Monday, July 4, 2011

Self-Preservation, or Naivete?

One may have already gotten the impression that I grew up a little "rough". No adult caring enough about my brother & I to give us security and safety.
I can remember the day that I made the decision on my life's philosophy, the credo by which I would operate.
I was 15 years old, living with an abusive aunt and drunk uncle in rural Georgia. While riding on the school bus one afternoon, on the way back home, dreading being back on the farm and in the chaos, I saw my reflection in the window of the bus.
I was surprised that there was a reflection to see. This may have been the first time that I acknowledged to myself that there was a "self". And I realized it was time to figure out who I was.
I remember knowing that this was a turning point for me, an important crossroads. Who am I, and who do I want to be? Who would the forever person be, what type of human being?
Certainly, I didn't want to model myself after those persons who had been in charge of Martin's & my own welfare up to this point.....

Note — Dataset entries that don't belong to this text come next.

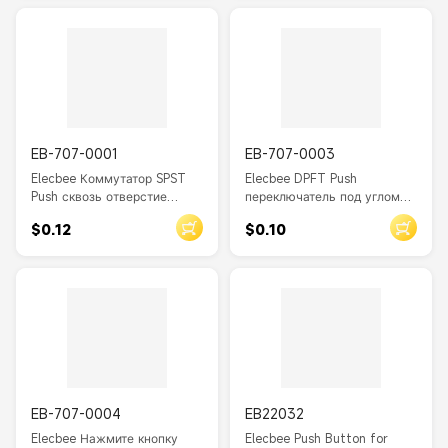
50VAC 0.3A 8P PS-22E05
EB-707-0001
EB-707-0003
Elecbee Коммутатор SPST
Elecbee DPFT Push
Push сквозь отверстие
переключатель под углом
30VAC-0.5A 5P
через отверстие 50VAC
$0.12
$0.10
переключатель SMT PS-
0.3A 8P Красный PS-22F03
12E05
EB-707-0004
EB22032
Elecbee Нажмите кнопку
Elecbee Push Button for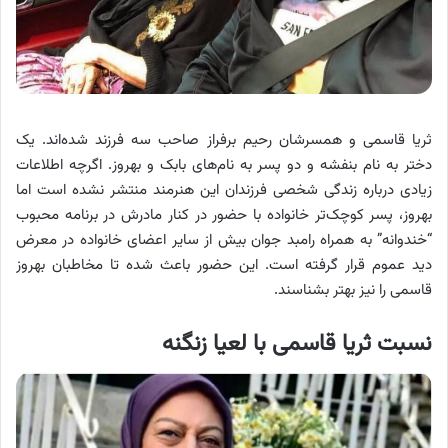
ثریا قاسمی و همسرشان رحیم برفراز صاحب سه فرزند شده‌اند. یک
دختر به نام بنفشه و دو پسر به نام‌های بابک و بهروز. اگرچه اطلاعات
زیادی درباره زندگی شخصی فرزندان این هنرمند منتشر نشده است اما
بهروز، پسر کوچک‌تر خانواده با حضور در کنار مادرش در برنامه محبوب
“خندوانه” به همراه رامبد جوان بیش از سایر اعضای خانواده در معرض
دید عموم قرار گرفته است. این حضور باعث شده تا مخاطبان بهروز
قاسمی را نیز بهتر بشناسند.
نسبت ثریا قاسمی با لعیا زنگنه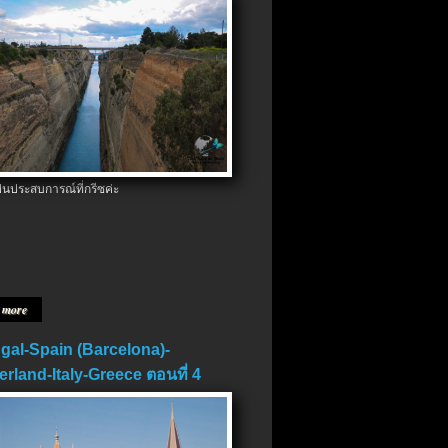
ป็นประสบการณ์ที่กรีซค่ะ
 more
gal-Spain (Barcelona)-
erland-Italy-Greece ตอนที่ 4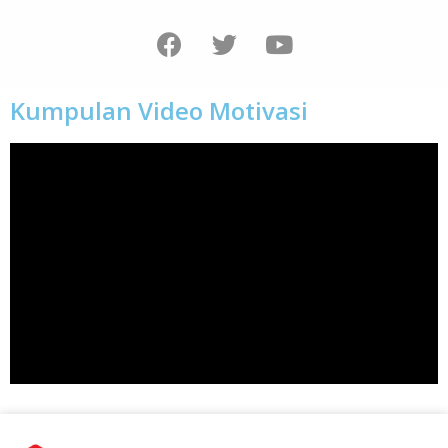
Kumpulan Video Motivasi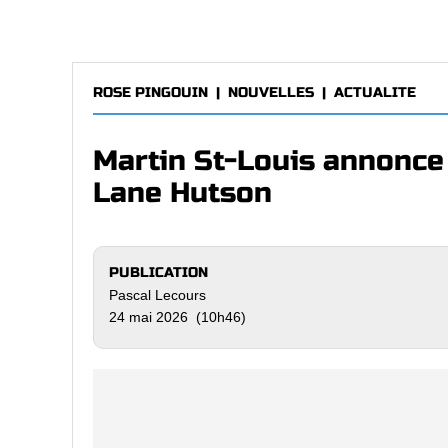
ROSE PINGOUIN
|
NOUVELLES
|
ACTUALITE
Martin St-Louis annonce
Lane Hutson
PUBLICATION
Pascal Lecours
24 mai 2026 (10h46)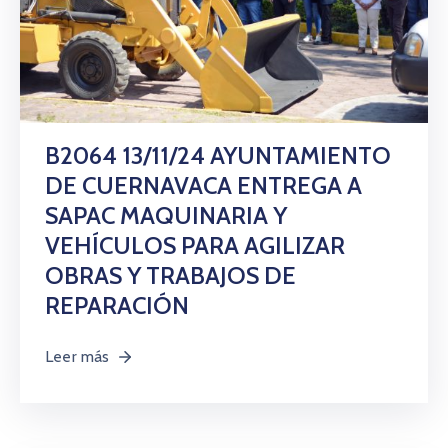
B2064 13/11/24 AYUNTAMIENTO
DE CUERNAVACA ENTREGA A
SAPAC MAQUINARIA Y
VEHÍCULOS PARA AGILIZAR
OBRAS Y TRABAJOS DE
REPARACIÓN
Leer más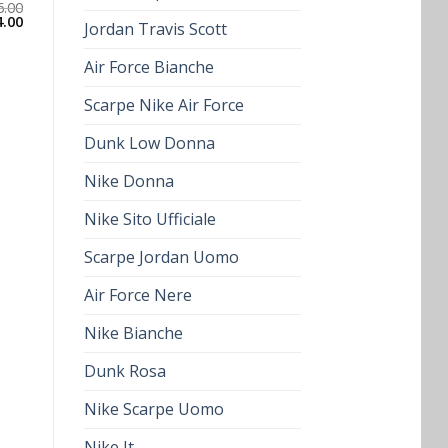
6.00
4.00
Jordan Travis Scott
Air Force Bianche
Scarpe Nike Air Force
Dunk Low Donna
Nike Donna
Nike Sito Ufficiale
Scarpe Jordan Uomo
Air Force Nere
Nike Bianche
Dunk Rosa
Nike Scarpe Uomo
Nike It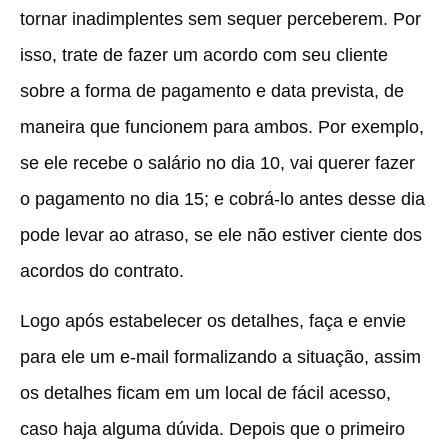
tornar inadimplentes sem sequer perceberem. Por
isso, trate de fazer um acordo com seu cliente
sobre a forma de pagamento e data prevista, de
maneira que funcionem para ambos. Por exemplo,
se ele recebe o salário no dia 10, vai querer fazer
o pagamento no dia 15; e cobrá-lo antes desse dia
pode levar ao atraso, se ele não estiver ciente dos
acordos do contrato.
Logo após estabelecer os detalhes, faça e envie
para ele um e-mail formalizando a situação, assim
os detalhes ficam em um local de fácil acesso,
caso haja alguma dúvida. Depois que o primeiro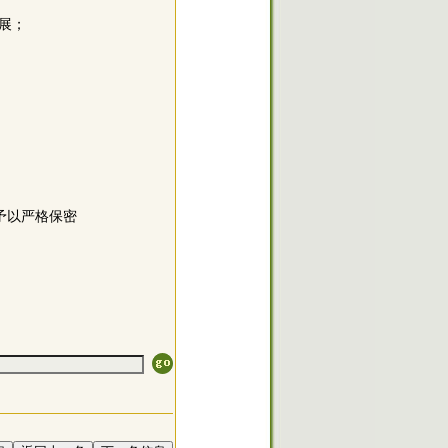
发展；
料将予以严格保密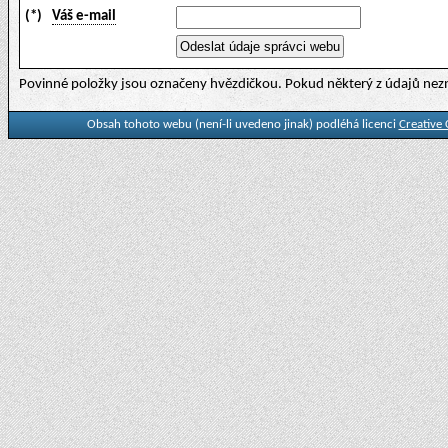
(*)
Váš e-mail
Povinné položky jsou označeny hvězdičkou. Pokud některý z údajů nezn
Obsah tohoto webu (není-li uvedeno jinak) podléhá licenci
Creative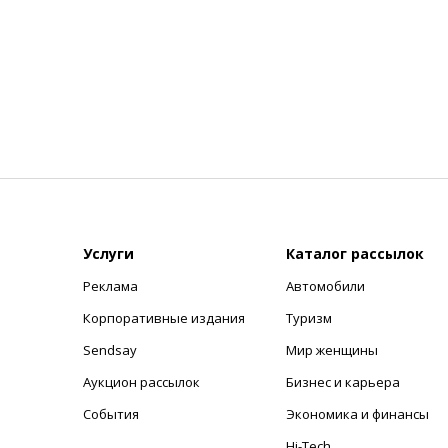
Услуги
Каталог рассылок
Реклама
Автомобили
+
Корпоративные издания
Туризм
Sendsay
Мир женщины
Аукцион рассылок
Бизнес и карьера
События
Экономика и финансы
Hi-Tech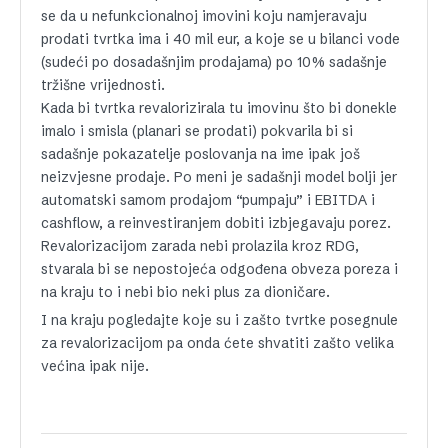
se da u nefunkcionalnoj imovini koju namjeravaju
prodati tvrtka ima i 40 mil eur, a koje se u bilanci vode
(sudeći po dosadašnjim prodajama) po 10% sadašnje
tržišne vrijednosti.
Kada bi tvrtka revalorizirala tu imovinu što bi donekle
imalo i smisla (planari se prodati) pokvarila bi si
sadašnje pokazatelje poslovanja na ime ipak još
neizvjesne prodaje. Po meni je sadašnji model bolji jer
automatski samom prodajom “pumpaju” i EBITDA i
cashflow, a reinvestiranjem dobiti izbjegavaju porez.
Revalorizacijom zarada nebi prolazila kroz RDG,
stvarala bi se nepostojeća odgođena obveza poreza i
na kraju to i nebi bio neki plus za dioničare.
I na kraju pogledajte koje su i zašto tvrtke posegnule
za revalorizacijom pa onda ćete shvatiti zašto velika
većina ipak nije.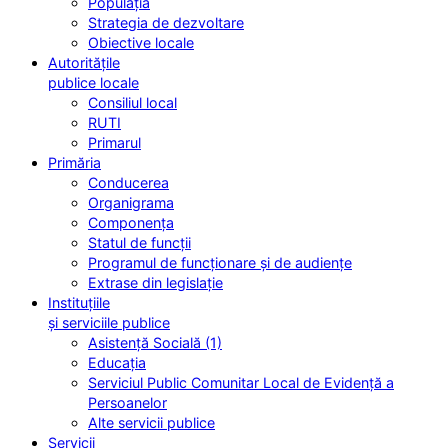
Populația
Strategia de dezvoltare
Obiective locale
Autoritățile
publice locale
Consiliul local
RUTI
Primarul
Primăria
Conducerea
Organigrama
Componența
Statul de funcții
Programul de funcționare și de audiențe
Extrase din legislație
Instituțiile
și serviciile publice
Asistență Socială (1)
Educația
Serviciul Public Comunitar Local de Evidență a
Persoanelor
Alte servicii publice
Servicii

And my decision was this: I would not become a hardened person, I would not allow myself to view people with mistrust, that it would be too easy for me to hate, and I didn't want that.
So I stepped way back, and made a conscious decision to judge each person as who I see when I meet her/him at the moment of our meeting.
You can tell me whatever you wish about a person, I will make up my own mind.
Does this mean I face disappointment? Do I get fooled?
Oh, yes.
But this is the choice I made many years ago. I think I'm a much better person for my choice.
You may see me as naive. I see myself as kind.